Of the ones that were a little faster, this one is the simplest. It runs a little faster than yours (using my test data) even though it includes an O(n log n) sort:

def fast(strings):
    #reverse all the strings to turn suffixes into prefixes
    sorted = [s[::-1] for s in strings]
    sorted.sort()
    # a prefix that matches i characters in the previous
    # string matches matchCounts[i-1] words
    matchCounts = []
    prevstr = ''
    count = 0
    for s in sorted:
        for i in range(min(len(prevstr), len(s))):
            if s[i] != prevstr[i]:
                del matchCounts[i:]
                break
            count+=matchCounts[i]
        while len(matchCounts) < len(s):
            matchCounts.append(0)
        matchCounts[len(s)-1] += 1
        prevstr = s
    return count

This is a somewhat optimized version of your algorithm that runs a little faster than both of them:

def faster(strings):
    suffixIds = {}
    counts = [0]
    wordcounts = [0]
    wordids = []
    for s in strings:
        id = 0
        for i in range(len(s)-1, -1, -1):
            key = s[i:]
            id = suffixIds.get(key)
            if id == None:
                id = len(counts)
                counts.append(1)
                wordcounts.append(0)
                suffixIds[key] = id
            else:
                counts[id] += 1
        wordids.append(id)
        wordcounts[id] += 1
    return sum([counts[id] for id in wordids]) - sum([n * (n+1) // 2 for n in wordcounts])

Answer 4

There is room for improvement, and you can optimize the solution further. Let me provide you with an optimized version based on your 2nd version, addressing some inefficiencies and improving the overall readability:

def count_end_slices(strings):
    slice_count = {}
    count = 0

    for string in strings:
        length = len(string)

        # Check if this word is already the suffix of some previous words
        if string in slice_count:
            count += slice_count[string]

        # Generate slices that include the end of the string
        for start in range(1, length):
            slice = string[start:]

            # Count the occurrences of each slice
            if slice in slice_count:
                count += slice_count[slice]

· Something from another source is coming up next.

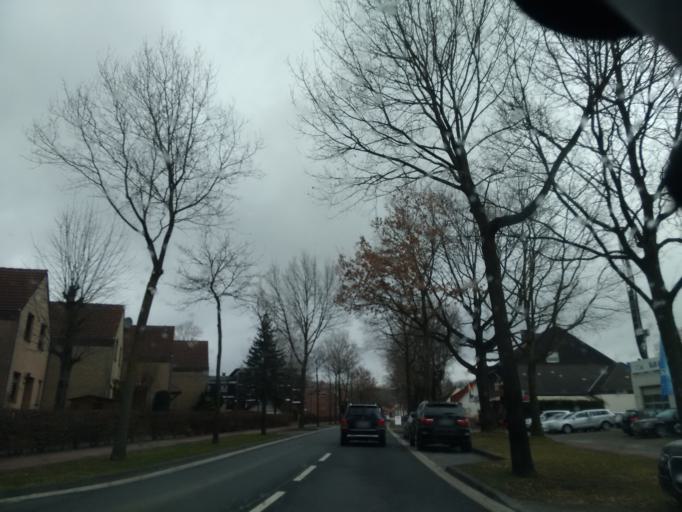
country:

            # Update slice_count
            slice_count[slice] = slice_count.get(slice, 0) + 1

    return count

Changes and improvements:

1. Removed the unnecessary strings_count dictionary, as it was not being used for anything useful.
2. Removed the inner loop that iterated over the entire length of the string and started the loop from start = 1 since an empty slice is not useful in this context.
3. Used slice_count.get(slice, 0) + 1 to handle the case where the slice is not in the dictionary yet, avoiding the need for an explicit check.

This optimized version should provide better performance and maintain the correctness of the solution.